Extracted records:
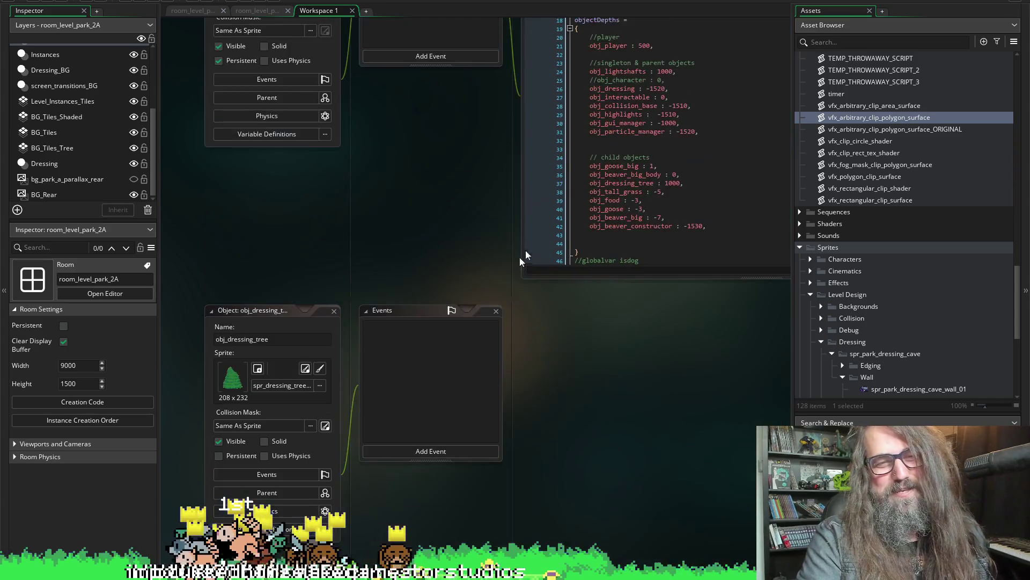
scroll(456, 249, "left", 3)
scroll(384, 257, "right", 3)
scroll(381, 263, "up", 8)
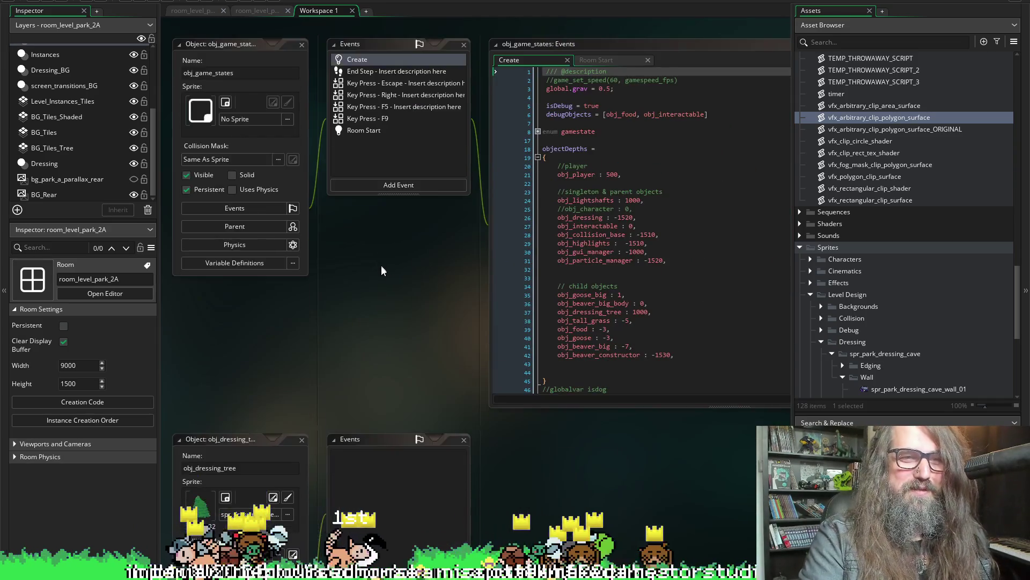
scroll(504, 267, "up", 10)
scroll(807, 243, "up", 5)
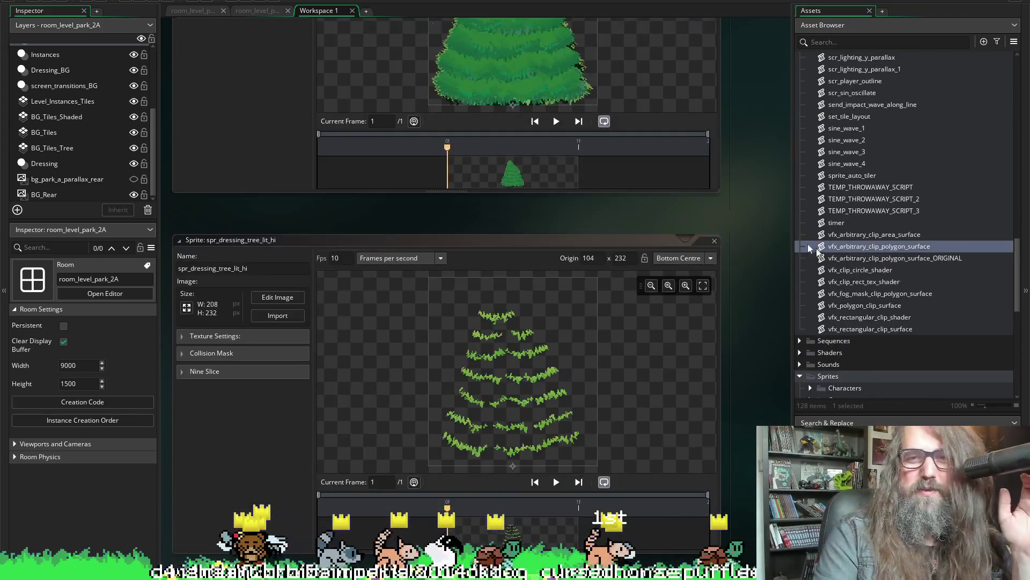
scroll(755, 295, "up", 3)
scroll(677, 269, "down", 10)
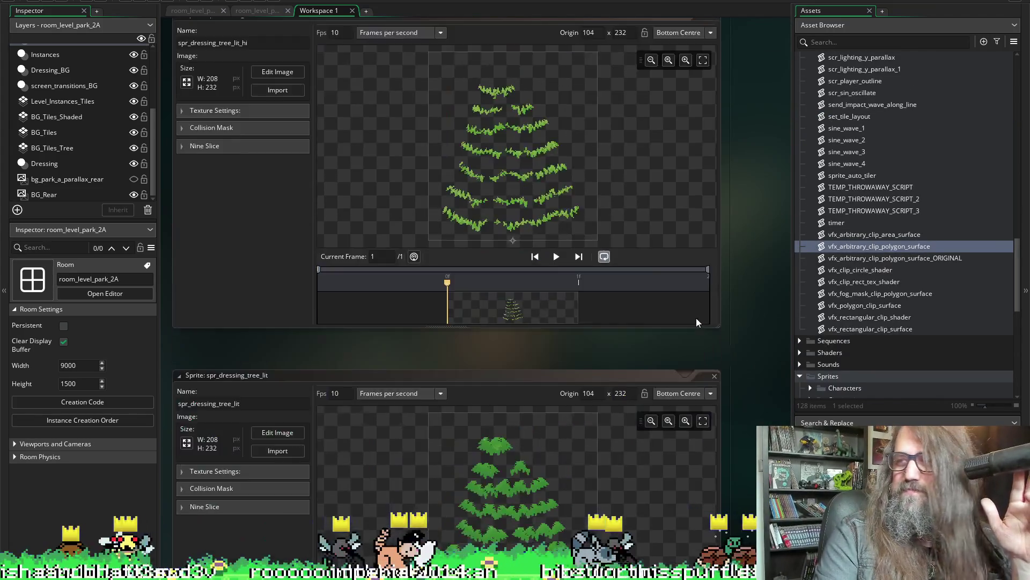
scroll(696, 318, "down", 15)
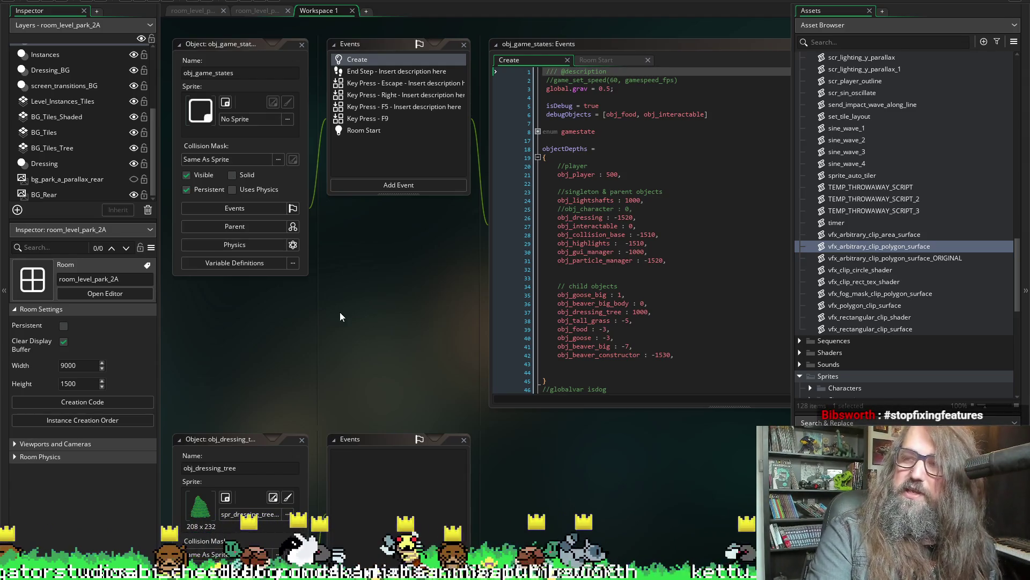
scroll(334, 293, "down", 3)
scroll(334, 281, "down", 2)
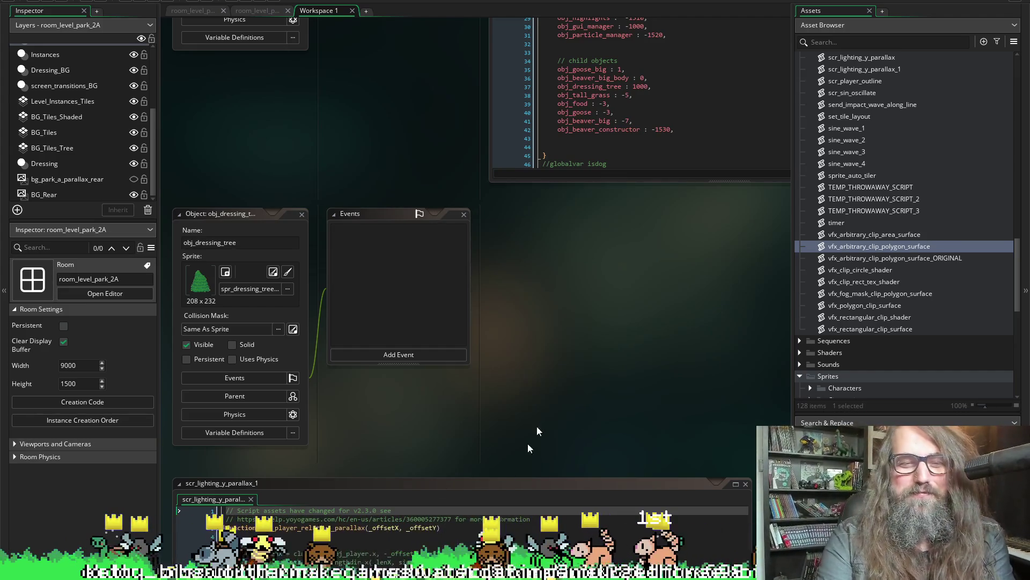
scroll(524, 190, "down", 4)
scroll(529, 193, "down", 15)
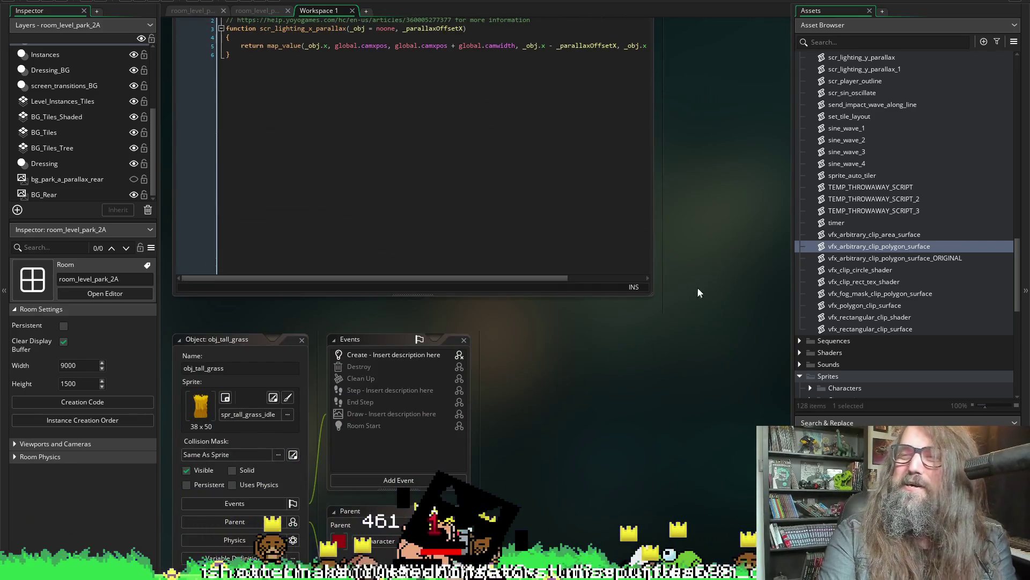
scroll(569, 348, "down", 7)
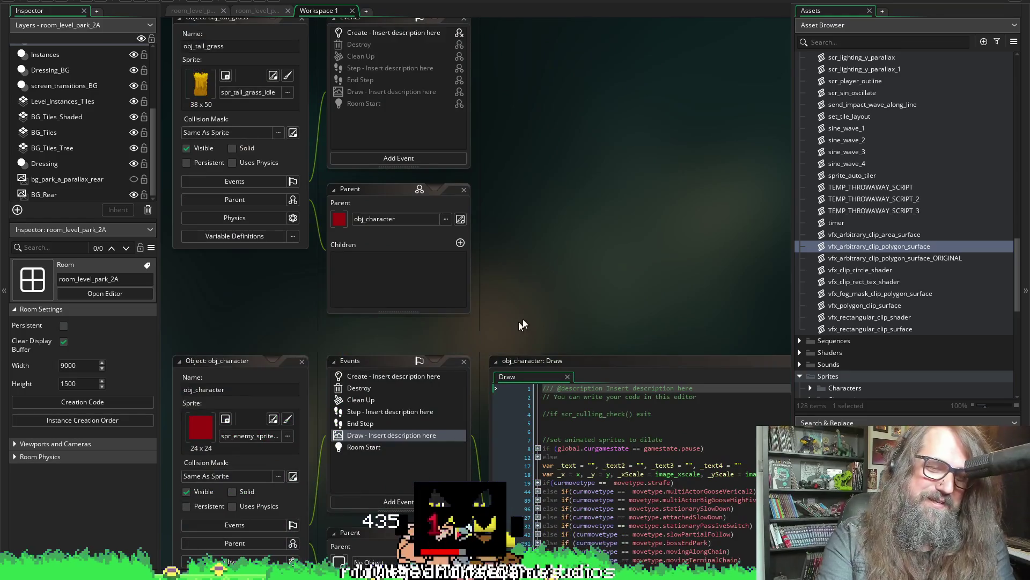
scroll(614, 256, "down", 4)
scroll(469, 147, "down", 4)
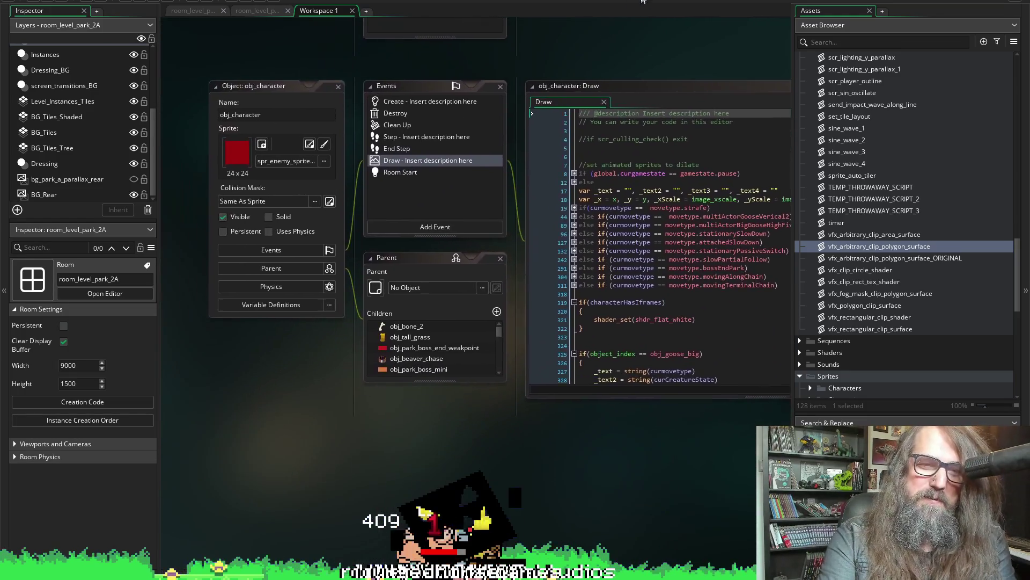
mouse_move(572, 445)
left_mouse_down()
mouse_move(506, 337)
mouse_move(404, 410)
mouse_move(636, 401)
mouse_move(643, 470)
left_mouse_up()
scroll(643, 469, "down", 5)
scroll(547, 304, "down", 5)
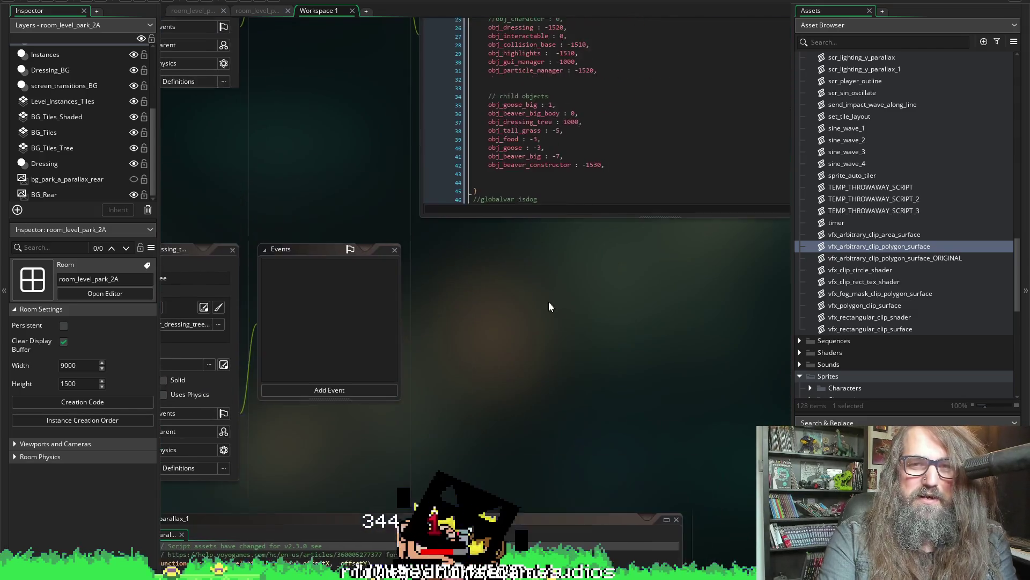
scroll(531, 343, "down", 10)
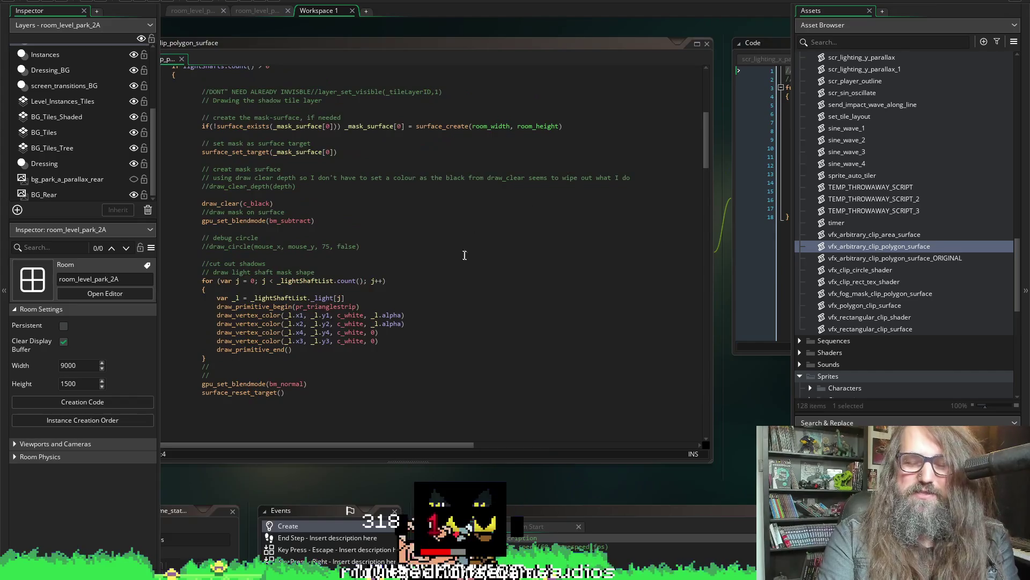
scroll(510, 203, "up", 4)
scroll(586, 120, "down", 2)
scroll(600, 157, "down", 5, "ctrl")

• WORK INSTRUCTIONS: Except for the pictures, give the data again word for word.

• ANSWER AREA:
scroll(456, 249, "left", 3)
scroll(384, 257, "right", 3)
scroll(381, 263, "up", 8)
scroll(504, 267, "up", 10)
scroll(807, 243, "up", 5)
scroll(755, 295, "up", 3)
scroll(677, 269, "down", 10)
scroll(696, 318, "down", 15)
scroll(334, 293, "down", 3)
scroll(334, 281, "down", 2)
scroll(524, 190, "down", 4)
scroll(529, 193, "down", 15)
scroll(569, 348, "down", 7)
scroll(614, 256, "down", 4)
scroll(469, 147, "down", 4)
mouse_move(572, 445)
left_mouse_down()
mouse_move(506, 337)
mouse_move(404, 410)
mouse_move(636, 401)
mouse_move(643, 470)
left_mouse_up()
scroll(643, 469, "down", 5)
scroll(547, 304, "down", 5)
scroll(531, 343, "down", 10)
scroll(510, 203, "up", 4)
scroll(586, 120, "down", 2)
scroll(600, 157, "down", 5, "ctrl")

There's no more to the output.